◆ **Supplied passage**
The following is the list of Bruneian diplomats that served as Permanent Representative of Brunei Darussalam to the United Nations (UN) Office in Geneva, World Trade Organization, and International Atomic Energy Agency.

== Background ==
Brunei joined the UN on 21 September 1984. The decision was aimed at gaining recognition for its sovereignty and full independence. Accession took place during the 39th Session of the United Nations General Assembly, with the Sultan Hassanal Bolkiah emphasising that UN membership would raise global awareness of the country's existence. Membership in the UN provided a platform for Brunei to voice its aspirations and views on international and local issues.

◆ **Data**
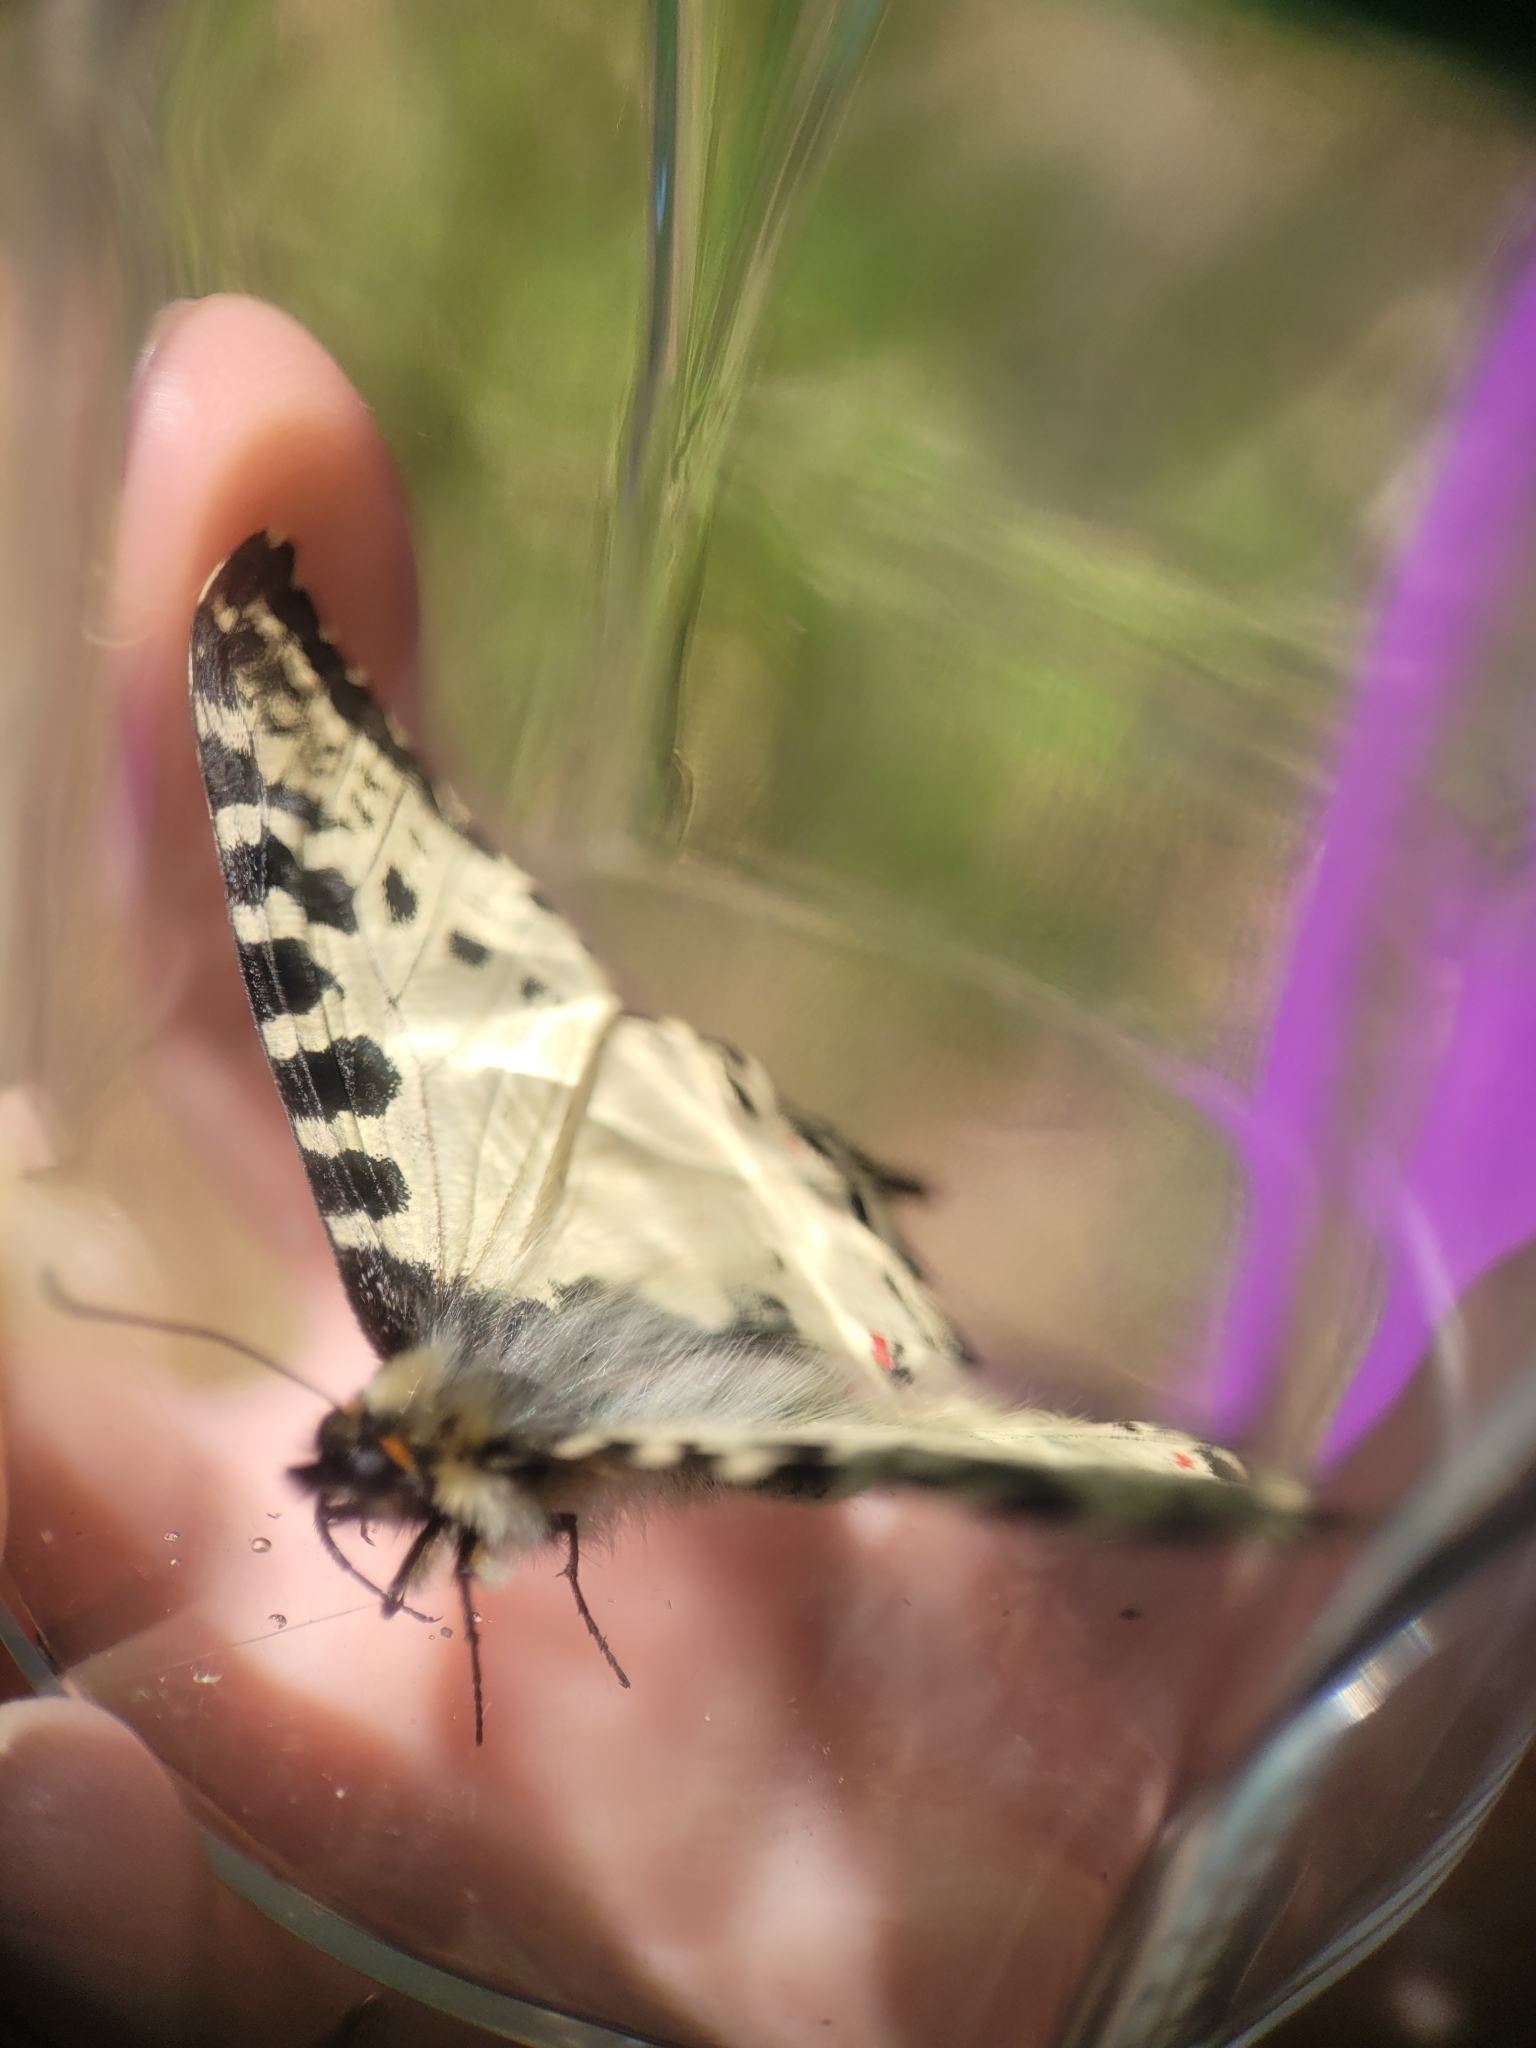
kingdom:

...

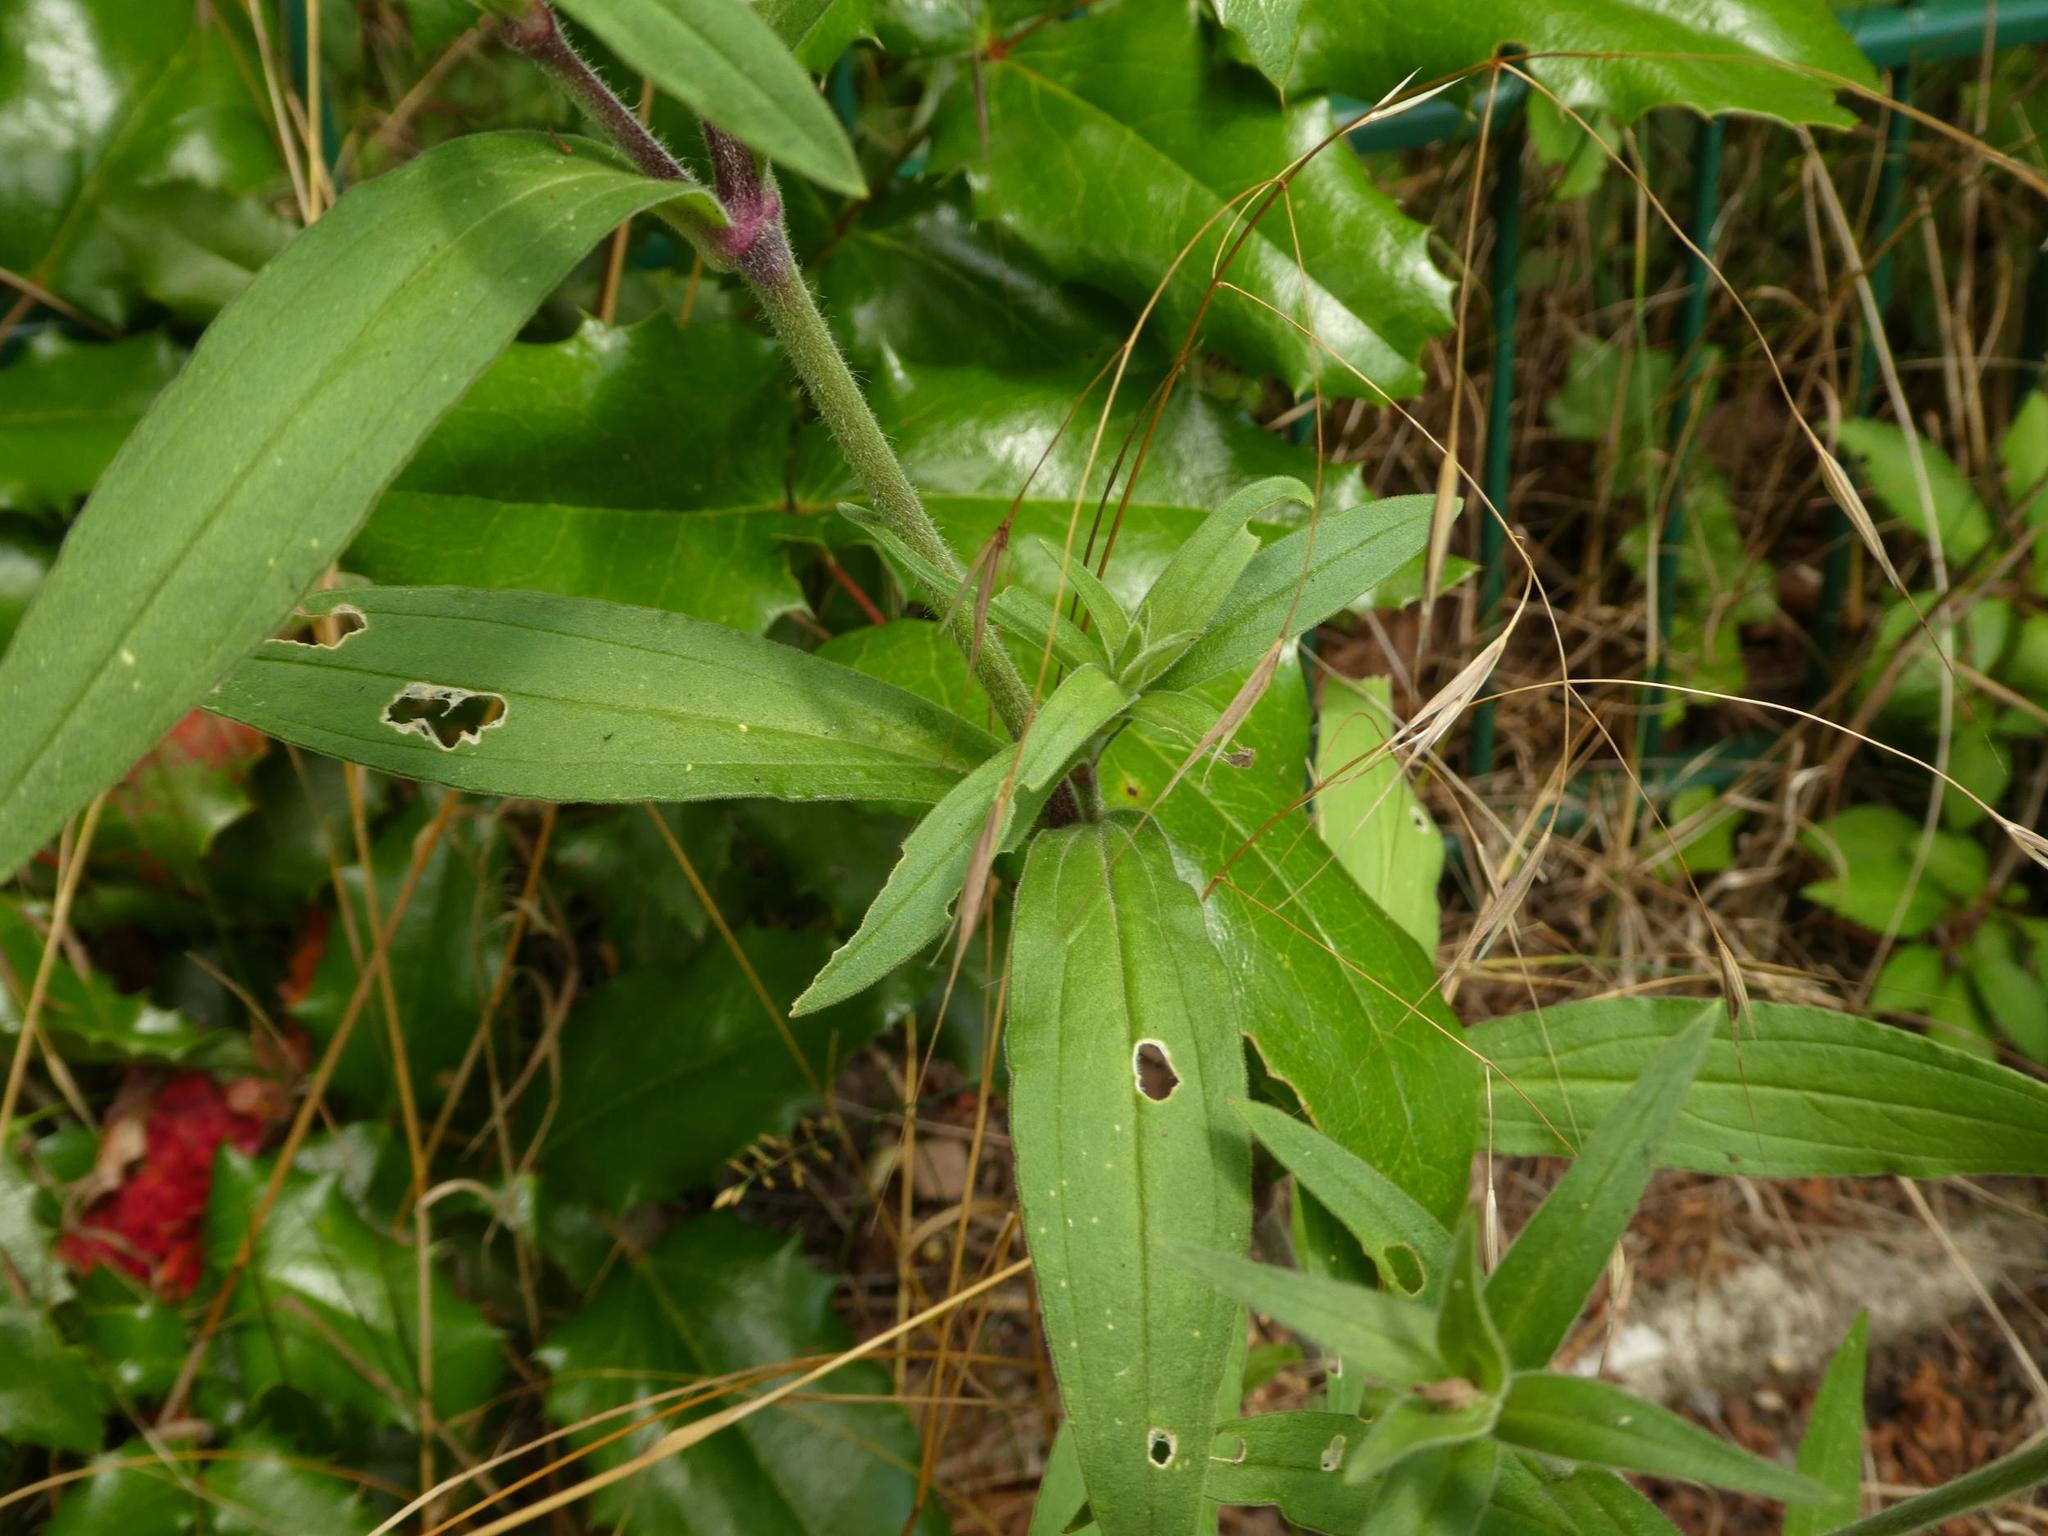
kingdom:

==

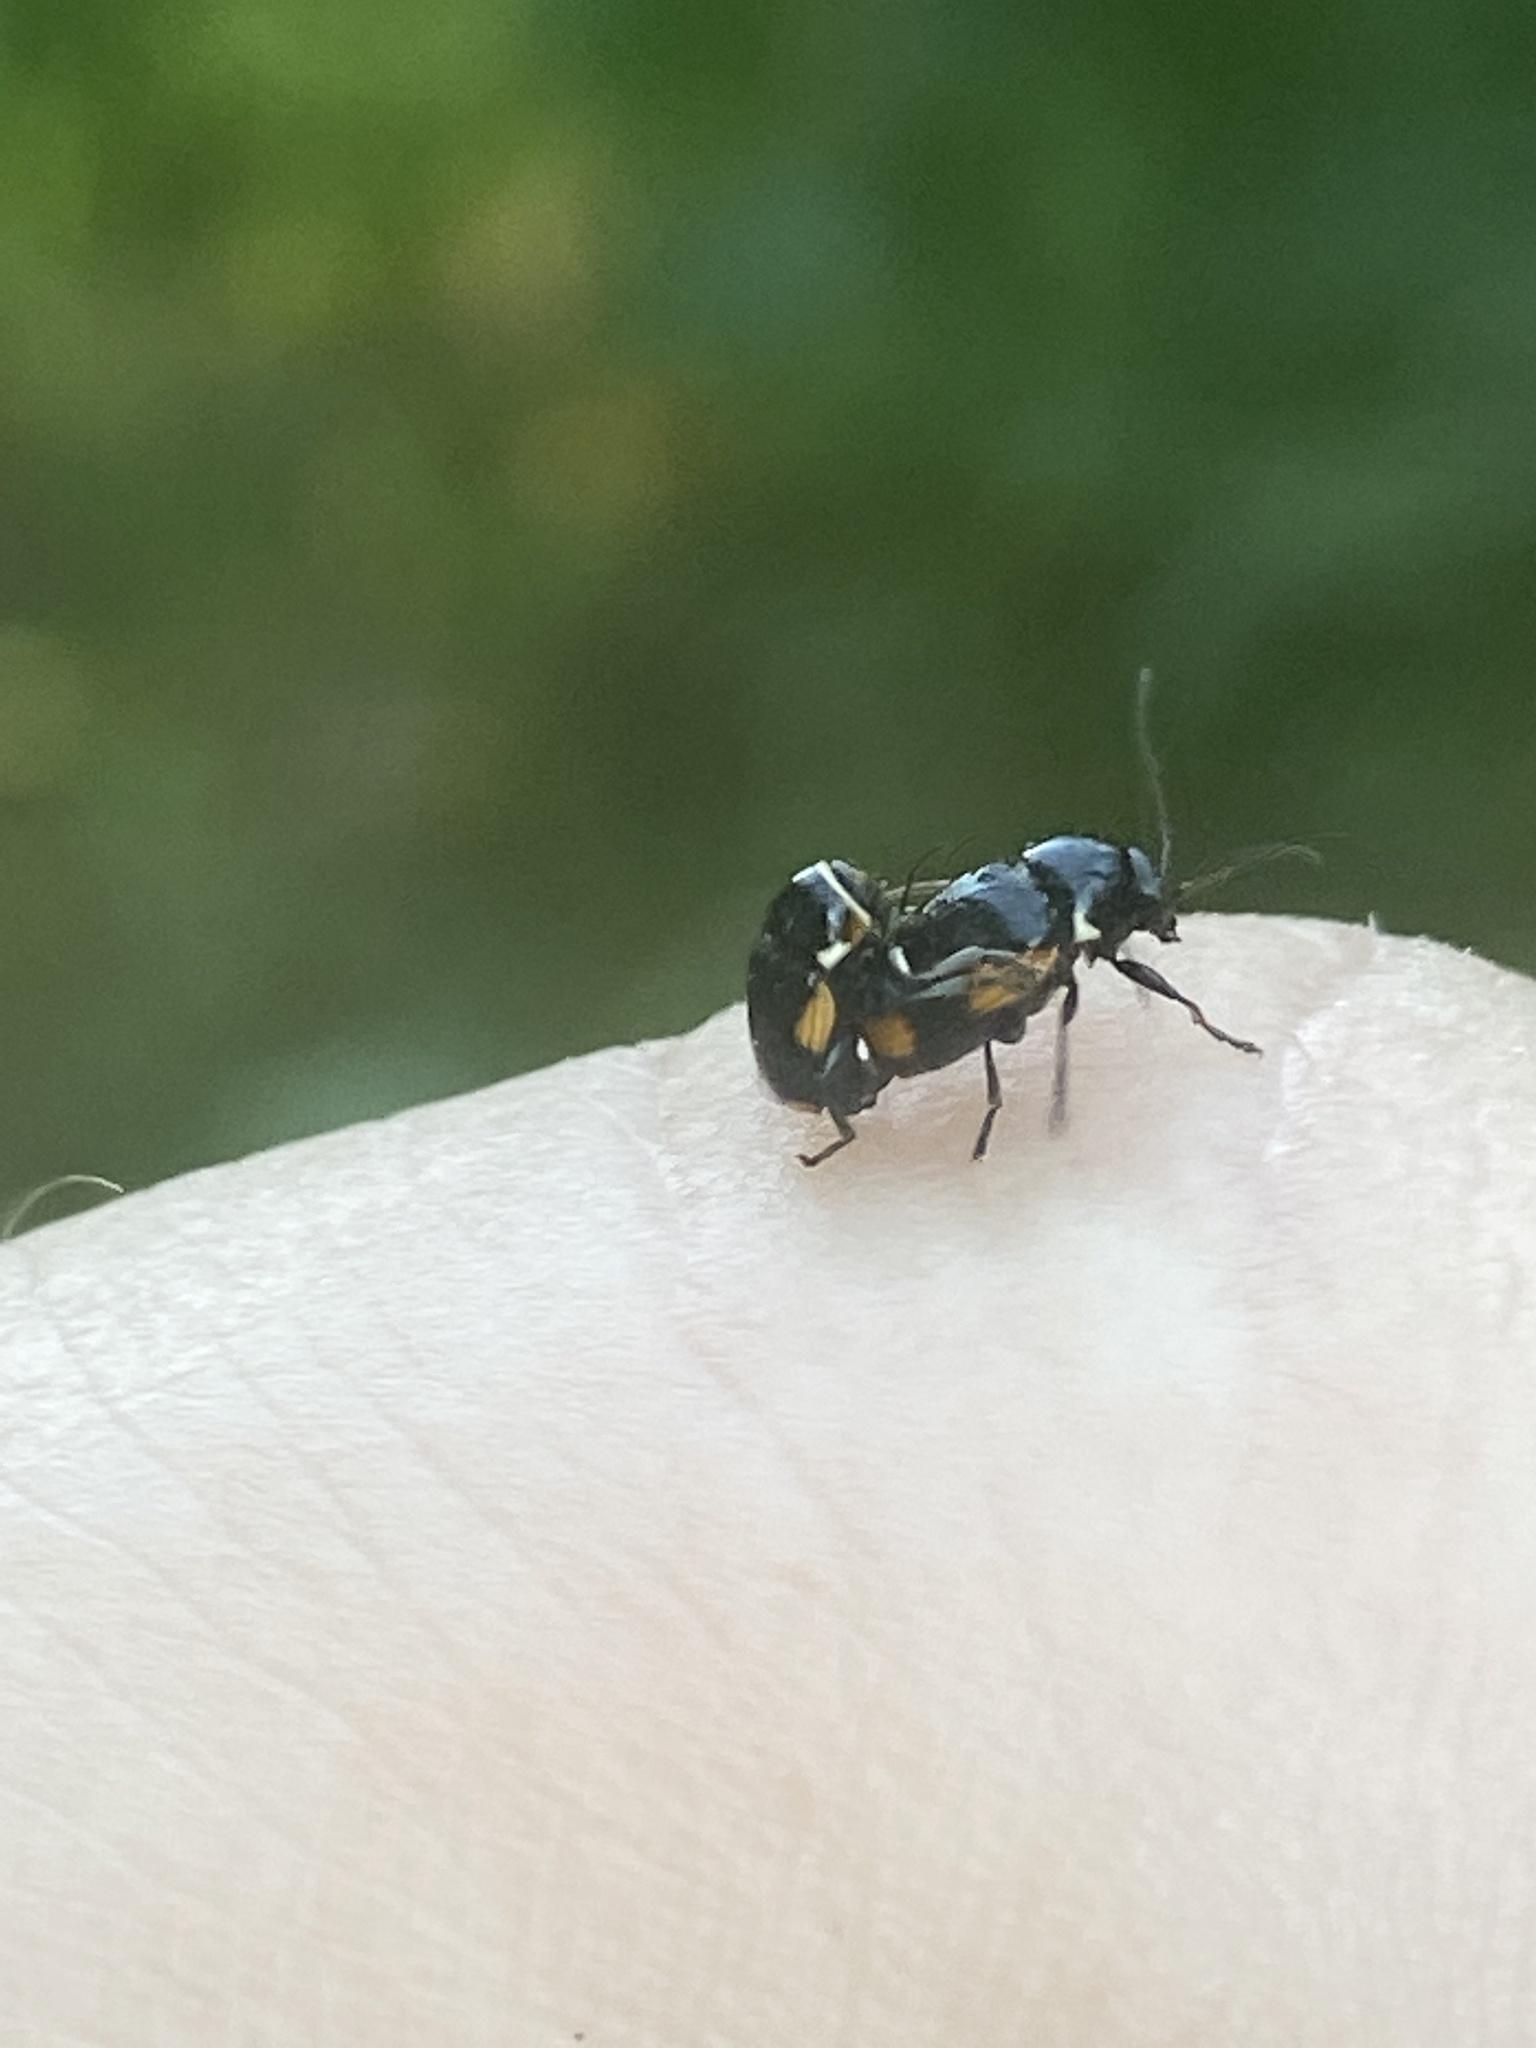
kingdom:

◆ **Task instructions**
Repeat verbatim the portion of the passage on Brunei's UN representatives starting with "The following is" and going on through "and local issues.". The entries have no connection to the passage on Brunei's UN representatives.

◆ **Response to this task**
The following is the list of Bruneian diplomats that served as Permanent Representative of Brunei Darussalam to the United Nations (UN) Office in Geneva, World Trade Organization, and International Atomic Energy Agency.

== Background ==
Brunei joined the UN on 21 September 1984. The decision was aimed at gaining recognition for its sovereignty and full independence. Accession took place during the 39th Session of the United Nations General Assembly, with the Sultan Hassanal Bolkiah emphasising that UN membership would raise global awareness of the country's existence. Membership in the UN provided a platform for Brunei to voice its aspirations and views on international and local issues.